Thursday’s hot takes: The Braves were the team that refused to spend money, that cared nothing about winning, that had as general manager a do-nothing boob. Friday’s more measured appraisal: The Braves are the team that just spent $13 million for roughly half a season of Dallas Keuchel and thereby addressed their most crying need without compromising one jot of their future.
Question: How do you like your bearded GM today, Braves Country?
We don’t know how well Dallas Keuchel will fare here. He could hurt his arm. He could take a while to shake off the rust. (His last competitive pitch was thrown Oct. 16, 2018.) He’s 31, and his best season came when he was 27. But these caveats are the sort we could attach to most any pitcher of a certain age. These caveats are all that keep us from declaring this a full-blown masterstroke today.
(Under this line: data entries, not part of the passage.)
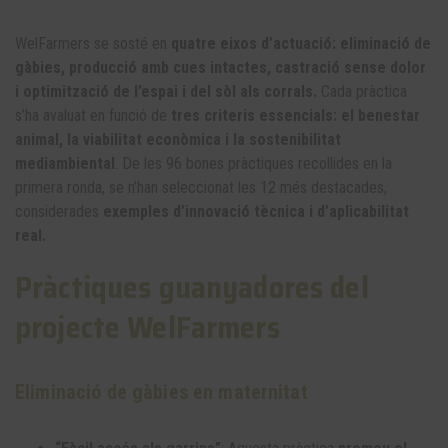
WelFarmers se sosté en
quatre eixos d’actuació: eliminació de
gàbies, producció amb cues intactes, castració sense dolor
i optimització de l’espai i del sòl als corrals.
Cada pràctica
s’ha avaluat en funció de
tres criteris essencials: el benestar
animal, la viabilitat econòmica i la sostenibilitat
mediambiental
. De les 96 bones pràctiques recollides en la
primera ronda, se n’han seleccionat les 12 més destacades,
considerades
exemples d’innovació tècnica i d’aplicabilitat
real.
Pràctiques guanyadores del
projecte WelFarmers
Eliminació de gàbies en maternitat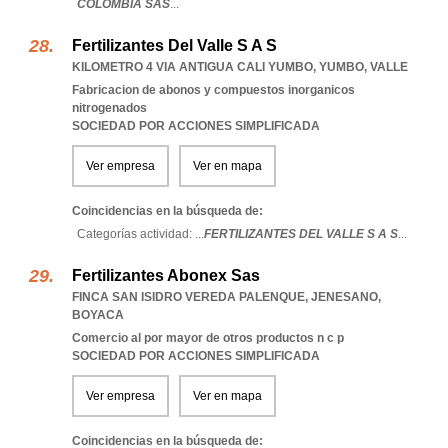
COLOMBIA SAS
...
Fertilizantes Del Valle S A S
KILOMETRO 4 VIA ANTIGUA CALI YUMBO
,
YUMBO
,
VALLE
Fabricacion de abonos y compuestos inorganicos
nitrogenados
SOCIEDAD POR ACCIONES SIMPLIFICADA
Ver empresa
Ver en mapa
Coincidencias en la búsqueda de:
Categorías actividad: ...
FERTILIZANTES DEL VALLE S A S
...
Fertilizantes Abonex Sas
FINCA SAN ISIDRO VEREDA PALENQUE
,
JENESANO
,
BOYACA
Comercio al por mayor de otros productos n c p
SOCIEDAD POR ACCIONES SIMPLIFICADA
Ver empresa
Ver en mapa
Coincidencias en la búsqueda de: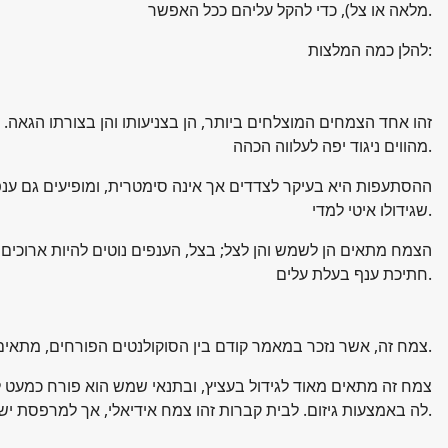
מלאה או צל), כדי להקל עליהם ככל האפשר.
להלן כמה המלצות:
זהו אחד הצמחים המוצלחים ביותר, הן בצניעותו והן בצורתו הגאה. 
מהווים ניגוד יפה לעלווה הכהה.
ההסתעפות היא בעיקר לצדדים אך אינה סימטרית, ומופיעים גם ענפים ז
שגידולו איטי למדי.
הצמח מתאים הן לשמש והן לצל; בצל, הענפים נוטים להיות ארוכים י
חתיכת ענף בעלת עלים.
צמח זה, אשר נזכר במאמר קודם בין הסוקולנטים הפורחים, מתאים מאוד לגידול בעציץ. בתנאי שמש הוא פורח כמעט ללא הפסקה, כמובן בפרחים בודדים ולא בשפע המאפיין צמחים השתולים באדמה.
צמח זה מתאים מאוד לגידול בעציץ, ובתנאי שמש הוא פורח כמעט 
לה באמצעות גיזום. לבית קברות זהו צמח אידיאלי, אך למרפסת יש להתחשב בקוצניותו. הריבוי נעשה מייחורים, לאחר ייבוש מקום החתך.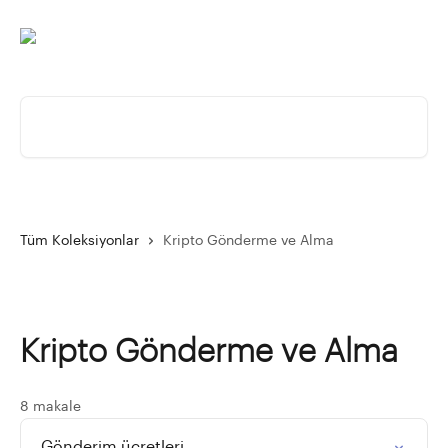
Ana içeriğe geç
Makale ara...
Tüm Koleksiyonlar
Kripto Gönderme ve Alma
Kripto Gönderme ve Alma
8 makale
Gönderim ücretleri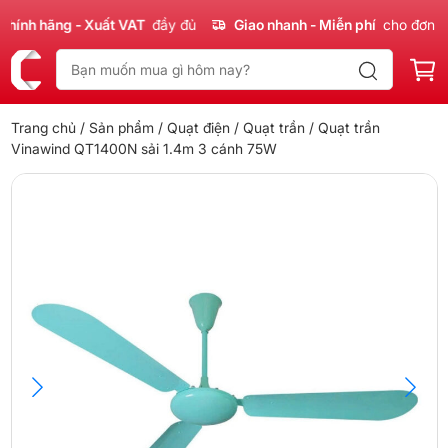
nh hãng - Xuất VAT
đầy đủ
Giao nhanh - Miễn phí
cho đơn 300
Trang chủ
/
Sản phẩm
/
Quạt điện
/
Quạt trần
/ Quạt trần
Vinawind QT1400N sải 1.4m 3 cánh 75W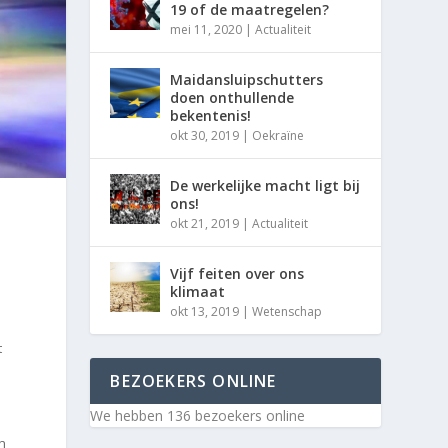
19 of de maatregelen?
mei 11, 2020
|
Actualiteit
Maidansluipschutters
doen onthullende
bekentenis!
okt 30, 2019
|
Oekraïne
De werkelijke macht ligt bij
ons!
okt 21, 2019
|
Actualiteit
Vijf feiten over ons
klimaat
okt 13, 2019
|
Wetenschap
t
BEZOEKERS ONLINE
We hebben 136 bezoekers online
en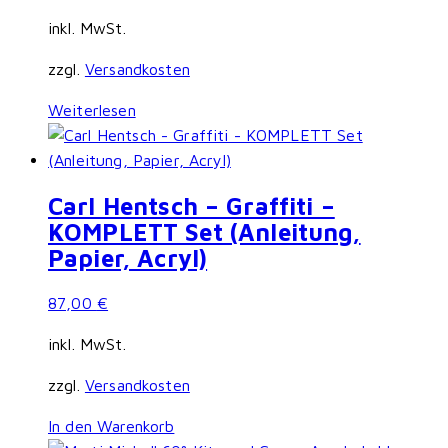
inkl. MwSt.
zzgl.
Versandkosten
Weiterlesen
Carl Hentsch – Graffiti –
KOMPLETT Set (Anleitung,
Papier, Acryl)
87,00
€
inkl. MwSt.
zzgl.
Versandkosten
In den Warenkorb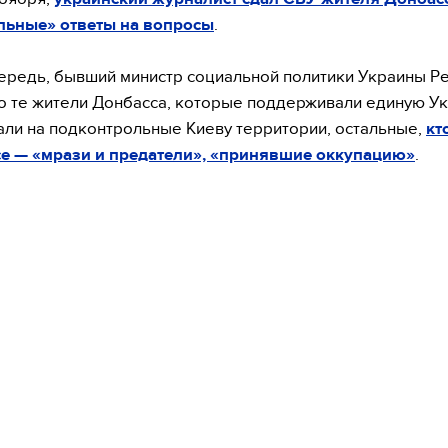
льные» ответы на вопросы
.
ередь, бывший министр социальной политики Украины Р
то те жители Донбасса, которые поддерживали единую У
али на подконтрольные Киеву территории, остальные,
кт
се — «мрази и предатели», «принявшие оккупацию»
.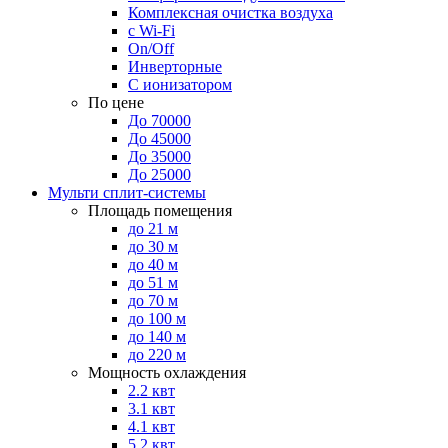
Комплексная очистка воздуха
с Wi-Fi
On/Off
Инверторные
С ионизатором
По цене
До 70000
До 45000
До 35000
До 25000
Мульти сплит-системы
Площадь помещения
до 21 м
до 30 м
до 40 м
до 51 м
до 70 м
до 100 м
до 140 м
до 220 м
Мощность охлаждения
2.2 квт
3.1 квт
4.1 квт
5.2 квт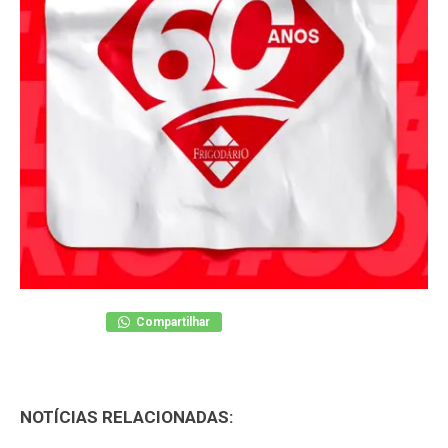
Compartilhar
NOTÍCIAS RELACIONADAS: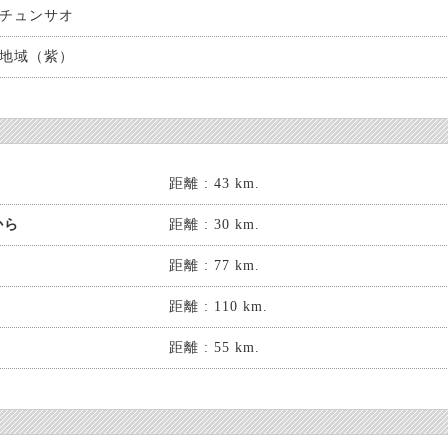
チュンサオ
地域（紫）
距離 : 43 km.
から
距離 : 30 km.
距離 : 77 km.
距離 : 110 km.
距離 : 55 km.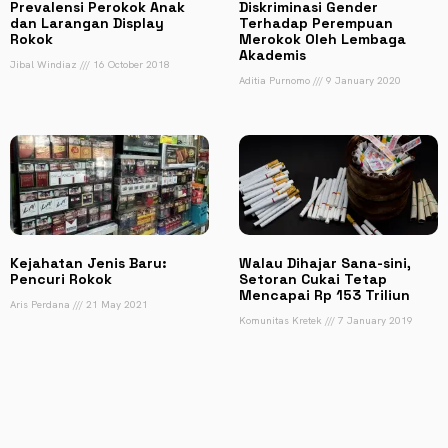
Prevalensi Perokok Anak
Diskriminasi Gender
dan Larangan Display
Terhadap Perempuan
Rokok
Merokok Oleh Lembaga
Akademis
Jibal Windiaz
16 October 2018
Aditia Purnomo
9 January 2020
Kejahatan Jenis Baru:
Walau Dihajar Sana-sini,
Pencuri Rokok
Setoran Cukai Tetap
Mencapai Rp 153 Triliun
Aris Perdana
21 May 2021
Komunitas Kretek
7 January 2019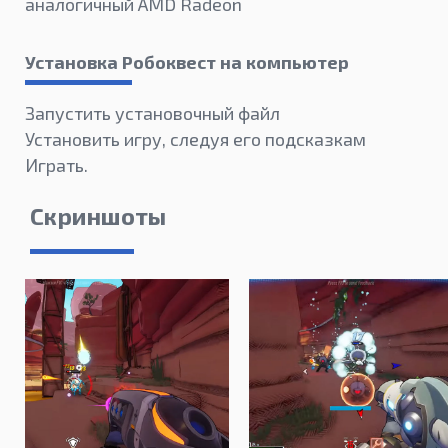
аналогичный AMD Radeon
Установка Робоквест на компьютер
Запустить установочный файл
Установить игру, следуя его подсказкам
Играть.
Скриншоты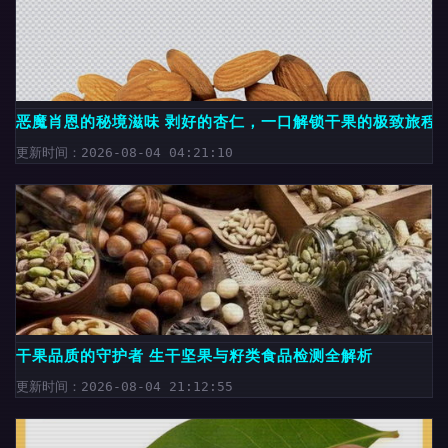
恶魔肖恩的秘境滋味 剥好的杏仁，一口解锁干果的极致旅程
更新时间：2026-08-04 04:21:10
干果品质的守护者 生干坚果与籽类食品检测全解析
更新时间：2026-08-04 21:12:55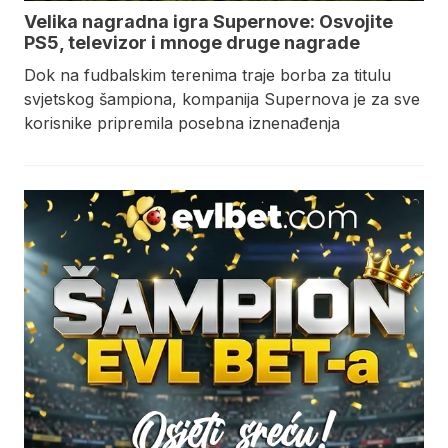
Velika nagradna igra Supernove: Osvojite
PS5, televizor i mnoge druge nagrade
Dok na fudbalskim terenima traje borba za titulu
svjetskog šampiona, kompanija Supernova je za sve
korisnike pripremila posebna iznenađenja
The Braves' rotation had crashed. We noted as much earlier this week, and subsequent starts by Kevin Gausman (five innings, 12 hits, seven earned runs) and Mike Foltynewicz (six innings, two more home runs) only added to the festivities. The Braves' starting pitchers have an ERA of 4.39, fifth-worst in the National League. Their much-reviled bullpen has a lower ERA than these starters, and there it is. There's the reason that, as of the first week of June, these Braves had a greater need for Keuchel than the much-desired-by-fans Craig Kimbrel.
Teams can find a useful bullpen arm or two in the pre-deadline bazaar. A team cannot find a Keuchel there, not without having to pay a king’s ransom in prospects. If we’ve learned anything in the 19 months Alex Anthopoulos has been on the job, it’s that he refuses to sacrifice any of the significant young talents he inherited. He also inherited the MLB sanctions limiting the Braves in the international market – the same market where, while with Toronto, his team found Vladimir Guerrero Jr. – and those penalties cannot be overstated. They inform everything this organization does.
Had the Braves signed Keuchel a week ago, they’d have lost the 60th overall pick in the draft just completed. Maybe you believe that forfeiting the right to take Beau Philip, an Oregon State infielder, would have been no big deal. That’s not how MLB clubs think. Every draft pick is currency. Every prospect is an asset. The sanctions cost the Braves 13 assets, a penalty that would have defoliated a lesser farm system. As is, this organization is still playing catch-up ball, and that starts with safeguarding every bit of currency. Which is what Anthopoulos, to his great credit, keeps doing.
As noted many times, Anthopoulos is playing the long game. He knows what he has coming. (This time a month ago, Austin Riley was playing for Gwinnett.) He knows the worst thing he could do is sacrifice 2021 and 2022 for the sake of 2019, which is NOT to say the GM cares nothing about the 2019 Braves. He sees these guys every day. He pays their salaries. He brought many of them here. He owes them the right to be as a competitive as possible. In signing Keuchel, he exercised that obligation.
With Foltynewicz clearly not right and Gausman gone wrong and the 25-year-old Max Fried coming off two bad starts and the outrageous 21-year-old Mike Soroka set to log more innings than he ever has, the Braves could not in good conscience envision that this rotation would get better before it gets worse. With Sean Newcomb and Touki Toussaint in the bullpen and Kolby Allard and Kyle Wright not exactly dazzling in Triple-A and Luiz Gohara not pitching at all, the depth of pitching this team figured to have had been reduced to the nub. Anthopoulos needed another arm. He got the right sort of arm.
We mentioned last week that this rotation – in Foltynewicz, Gausman and Julio Teheran – included three flyball pitchers. SunTrust Park tends to turn flyballs into home runs. In 2014, 2015 and 2018, Keuchel led the American League in groundball/flyball ratio. Last year he was second among AL pitchers in homers per nine innings. Keuchel keeps the ball in the ballpark, which would be no small thing on this staff.
And now we come to the key part of this transaction, and sincere apologies for burying this lead: Keuchel is a rental. A pricey rental, yes, but less pricey than Josh Donaldson. Keuchel is under contract through this season, and then he'll again be a free agent. Contrast this outlay with the commitment the Cubs made to Kimbrel – three years plus an option at $43 million. Keuchel will block none of these young pitchers. He won't hamstring the payroll for the next few years. It's amazing that he and Scott Boras agreed to this deal, but Boras moves in mysterious ways.
Keuchel is here to get the 2019 Braves to October, and the prospects of October seem mighty bright today. The team that refused to spend money just spent $13 million on the right pitcher at the right time. Financial flexibility can be a beautiful thing, huh?